La pasión por América y lo americano fueron, sin embargo, lo más decisivo que aprendí en esas lecturas, y lo que me movió a mayor admiración. En “El descontento y la promesa” dice, al referirse al estudio de Rodó sobre Montalvo, que “solo han sido grandes en América aquellos que han desenvuelto por la palabra o por la acción un sentimiento americano”. Fue evidentemente su caso, y constituye uno de los principios esenciales que motivaban su múltiple quehacer.

Idea semejante es la que formuló en una nota de Las corrientes literarias al referirse a la importancia de Bello como iniciador de nuestra independencia intelectual, declarada en la “Alocución a la poesía” en 1823: “El estudio más digno de un americano es la América, dijo un contemporáneo de Bello, nacido en Honduras, el apostólico José Cecilio del Valle (1780-1834), que redactó la declaración de la independencia política de la América Central (1821)”. Y no fue otro el programa de la vida de don Pedro Henríquez Ureña.

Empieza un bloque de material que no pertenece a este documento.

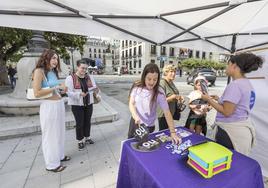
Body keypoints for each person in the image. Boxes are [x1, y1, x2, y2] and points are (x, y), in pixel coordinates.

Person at [201, 53, 263, 155]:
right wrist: (220, 99)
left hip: (230, 133)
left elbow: (227, 112)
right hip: (241, 130)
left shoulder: (235, 85)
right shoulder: (246, 83)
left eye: (228, 64)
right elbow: (239, 105)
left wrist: (208, 100)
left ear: (234, 66)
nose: (226, 67)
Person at [32, 49, 70, 173]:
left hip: (58, 105)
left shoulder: (52, 72)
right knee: (50, 136)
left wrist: (62, 90)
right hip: (49, 107)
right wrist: (56, 87)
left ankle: (59, 156)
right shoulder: (39, 71)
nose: (55, 61)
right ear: (46, 58)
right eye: (53, 58)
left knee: (59, 133)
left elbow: (54, 90)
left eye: (57, 58)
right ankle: (51, 164)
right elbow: (37, 93)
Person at [128, 63, 182, 144]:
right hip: (135, 122)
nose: (152, 82)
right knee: (130, 144)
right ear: (144, 77)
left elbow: (167, 112)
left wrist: (173, 133)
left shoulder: (159, 92)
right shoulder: (137, 86)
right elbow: (131, 103)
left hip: (148, 126)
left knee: (144, 148)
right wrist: (135, 116)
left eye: (155, 79)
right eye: (149, 79)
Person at [65, 60, 99, 150]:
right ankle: (80, 140)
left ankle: (87, 137)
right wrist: (79, 94)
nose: (84, 70)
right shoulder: (70, 78)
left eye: (86, 68)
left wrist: (96, 90)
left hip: (88, 103)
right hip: (77, 105)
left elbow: (94, 87)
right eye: (82, 68)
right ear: (77, 67)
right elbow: (68, 92)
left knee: (88, 121)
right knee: (80, 123)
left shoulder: (89, 77)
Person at [157, 64, 184, 131]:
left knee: (169, 132)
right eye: (171, 71)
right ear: (166, 72)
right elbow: (159, 101)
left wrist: (179, 97)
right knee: (164, 134)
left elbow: (175, 94)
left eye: (174, 72)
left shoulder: (171, 82)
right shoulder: (162, 83)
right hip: (163, 114)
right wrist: (172, 98)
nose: (174, 74)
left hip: (171, 112)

Debo agregar unas palabras acerca de las tareas editoriales a las que dedicó también muchos de sus días, porque me siento deudor de esas notables realizaciones que el maestro del humanismo llevó a cabo en la Editorial Losada, de Buenos Aires (su participación en la colección “Las cien obras maestras de la literatura universal”) y el proyecto de la Biblioteca Americana del Fondo de Cultura Económica, que tanto han significado para muchas generaciones. Esas tareas, que por sí solas importan una contribución intelectual de extraordinarios alcances, han comprometido la gratitud de una vasta comunidad de lectores y estudiosos de ayer y de hoy. Se trata de trabajos generosos y de proyectos a los que les cuadra inmejorablemente el calificativo de asombrosos. Años después, y por cierto en una dimensión muy menor, intentamos algo parecido en Chile. Nuestras publicaciones de la serie “Letras de América” de la Editorial Universitaria, entre 1966 y 1973, fueron inspiradas por esa formidable labor animada por la dedicación y la sabiduría de Pedro Henríquez Ureña. Insisto: nuestras limitaciones eran muchas, pero a partir del ejemplo que he mencionado intentamos hacer ediciones modestas y de fácil difusión, aunque sin renunciar al decoro y al cuidado editorial. Esa tarea, que me correspondió dirigir, la entendí siempre como un pequeño y modesto tributo al gran maestro del humanismo americano, en quien vio Ernesto Sábato, que fue su alumno en el Colegio Nacional de La Plata, al verdadero y gran integrador de los bienes de nuestra cultura.

*** 

Mucho más tendría que decir sobre lo que fue para mí la obra de don Pedro Henríquez Ureña, y sobre lo que yo pude a mi vez transmitir acerca de ella a mis amigos y estudiantes, algo en lo que continúo empeñado. Pero debo terminar aquí estas palabras testimoniales, cuyo fin principal es el de manifestar a la Academia Mexicana de la Lengua mi profundo agradecimiento por haberme hecho objeto de tan enaltecedora distinción. Cifro este reconocimiento en las personas de su Director don Jaime Labastida y de los jurados don Adolfo Castañón y don Roger Bartra, don José Luis Diaz Gómez y don Jesús Silva–Herzog Márquez, y extiendo esta expresión de gratitud a la Academia Chilena en la persona de su Director don Alfredo Matus, y a la Academia Peruana representada por don Marco Martos y don Ricardo Silva–Santisteban, que me recomendaron ante ella; a los distinguidos académicos presentes y a todos Uds., que asisten a este acto, para mí inolvidable.